The bill also provides that in 2023, Cooper and the governors who follow him will lose the power to declare a long-term state of emergency without agreement from a majority of the other nine statewide elected officials who comprise the Council of State. Republicans had tried through legislation to reverse some of the restrictions Cooper imposed during the COVID-19 pandemic but could not override his vetoes.

 Sen. Wiley Nickel

Sen. Wiley Nickel, a Wake County Democrat running for U.S. House who opposed the legislation on multiple grounds, raised the specter of Lt. Gov. Mark Robinson directing the state’s COVID or other emergency response as the highest-ranking Republican on the Council of State. Robinson opposes statewide mask mandates and has said that elected officials who promote COVID-19 vaccinations should be voted out of office.

Another concern revolved around public education. While the budget includes $100 million for teacher salary supplements meant to help school districts hire and keep qualified teachers, Wake, Durham, Mecklenburg, Guilford, and Buncombe counties won’t get any of that supplement money. Nickel and Senate Democratic leader Dan Blue of Wake County contend the exclusion of those counties is partisan payback. Senate leader Phil Berger said this week those counties can afford on their own to pay teacher supplements.

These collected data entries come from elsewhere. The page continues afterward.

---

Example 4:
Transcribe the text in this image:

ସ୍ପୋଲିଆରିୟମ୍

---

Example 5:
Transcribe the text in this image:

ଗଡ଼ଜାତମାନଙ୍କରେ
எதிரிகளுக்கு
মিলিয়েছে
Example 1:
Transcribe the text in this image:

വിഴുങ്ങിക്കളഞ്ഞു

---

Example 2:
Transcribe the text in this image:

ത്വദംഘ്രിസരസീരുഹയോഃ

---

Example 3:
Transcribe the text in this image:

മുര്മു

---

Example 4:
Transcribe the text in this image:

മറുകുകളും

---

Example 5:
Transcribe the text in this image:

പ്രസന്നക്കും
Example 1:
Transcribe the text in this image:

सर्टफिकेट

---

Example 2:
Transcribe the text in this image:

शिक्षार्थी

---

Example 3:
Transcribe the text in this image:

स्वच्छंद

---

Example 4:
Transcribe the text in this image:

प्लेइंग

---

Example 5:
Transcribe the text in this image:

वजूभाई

According to Nickel, Wake is losing out on $4.6 million, Mecklenburg, $4.3 million; Guilford, $2.7 million, Durham, $1.3 million, and Buncombe, $1.1 million they could have received from the salary supplement fund.

Rep. Marcia Morey of Durham was the only House Democrat opposing the budget who spoke against it.

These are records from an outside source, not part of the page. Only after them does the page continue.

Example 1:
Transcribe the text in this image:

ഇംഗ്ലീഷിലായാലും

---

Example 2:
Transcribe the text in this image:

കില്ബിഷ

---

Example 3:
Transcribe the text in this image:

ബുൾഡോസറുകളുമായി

The budget is a product of hard work and has a lot that’s good for the state, Morey said, but there’s too much wrong with it.

“Each of must decide whether the good outweighs the bad or the bad outweighs the good,” Morey said.

 Rep. Marcia Morey

The average 5% raises for teachers over two years, and the 5% for state employees are not enough when the state can afford to do better, Morey said. And with prices for housing and other essentials rising now, bus drivers, cafeteria workers, and state employees should not have to wait until July to see a minimum $15 hourly wage, she said.

Morey also observed that budget does not meet the court mandate to fund the $1.7 billion first installment of Leandro school spending recently ordered by state Superior Court Judge David Lee.

“We have the money,” and children have constitutional right to a sound basic education, she said.

The state started the year with about $6 billion in unspent money, mostly because it had not enacted a comprehensive budget in two years.

Billions in federal COVID-19 and economic rescue funds further fattened state coffers.

The budget leaves about $2.5 billion unspent. By the end of the two-year budget cycle, the state will have $4.25 billion in its main reserve fund.

Morey said her biggest concern is the corporate income tax rate cut. The 2.5% tax — the lowest rate of any state that has such a tax — will be phased out starting in 2025 and hit zero by the end of the decade.

Morey lamented that this change will chiefly help out-of-state corporate shareholders at the expense of state residents.

Taken together, tax cuts in the budget will cost $8 billion a year when fully implemented, Morey said. “It’s a huge price to pay,” she said.